- [WHAT IS EXPECTED] An exact restatement of the entire listing is needed, excluding all images.

- [DATA EXTRACTS]
::::
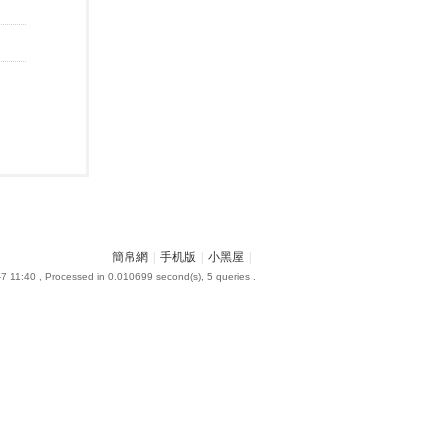
簡帛網
|
手机版
|
小黑屋
|
7 11:40
, Processed in 0.010699 second(s), 5 queries .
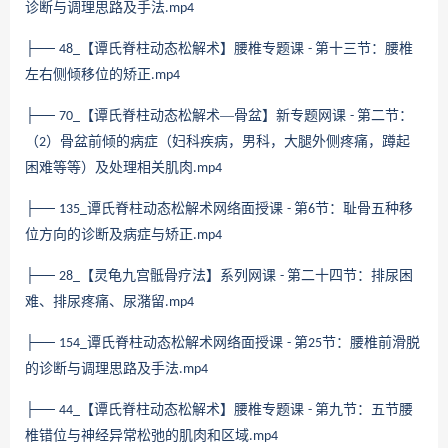
诊断与调理思路及手法
.mp4
├──
【谭氏脊柱动态松解术】腰椎专题课
第十三节：腰椎
48_
-
左右侧倾移位的矫正
.mp4
├──
【谭氏脊柱动态松解术—骨盆】新专题网课
第二节：
70_
-
（
）骨盆前倾的病症（妇科疾病，男科，大腿外侧疼痛，蹲起
2
困难等等）及处理相关肌肉
.mp4
├──
谭氏脊柱动态松解术网络面授课
第
节：耻骨五种移
135_
-
6
位方向的诊断及病症与矫正
.mp4
├──
【灵龟九宫骶骨疗法】系列网课
第二十四节：排尿困
28_
-
难、排尿疼痛、尿潴留
.mp4
├──
谭氏脊柱动态松解术网络面授课
第
节：腰椎前滑脱
154_
-
25
的诊断与调理思路及手法
.mp4
├──
【谭氏脊柱动态松解术】腰椎专题课
第九节：五节腰
44_
-
椎错位与神经异常松弛的肌肉和区域
.mp4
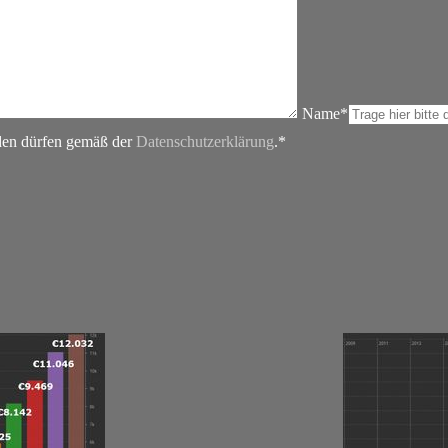
Name*
rden dürfen gemäß der
Datenschutzerklärung
.*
::::
- [FINAL ANSWER]
簡帛網
|
手机版
|
小黑屋
|
7 11:40
, Processed in 0.010699 second(s), 5 queries .
诊断与调理思路及手法
.mp4
├──
【谭氏脊柱动态松解术】腰椎专题课
第十三节：腰椎
48_
-
左右侧倾移位的矫正
.mp4
├──
【谭氏脊柱动态松解术—骨盆】新专题网课
第二节：
70_
-
（
）骨盆前倾的病症（妇科疾病，男科，大腿外侧疼痛，蹲起
2
困难等等）及处理相关肌肉
.mp4
├──
谭氏脊柱动态松解术网络面授课
第
节：耻骨五种移
135_
-
6
位方向的诊断及病症与矫正
.mp4
├──
【灵龟九宫骶骨疗法】系列网课
第二十四节：排尿困
28_
-
难、排尿疼痛、尿潴留
.mp4
├──
谭氏脊柱动态松解术网络面授课
第
节：腰椎前滑脱
154_
-
25
的诊断与调理思路及手法
.mp4
├──
【谭氏脊柱动态松解术】腰椎专题课
第九节：五节腰
44_
-
椎错位与神经异常松弛的肌肉和区域
.mp4
Name*
rden dürfen gemäß der
Datenschutzerklärung
.*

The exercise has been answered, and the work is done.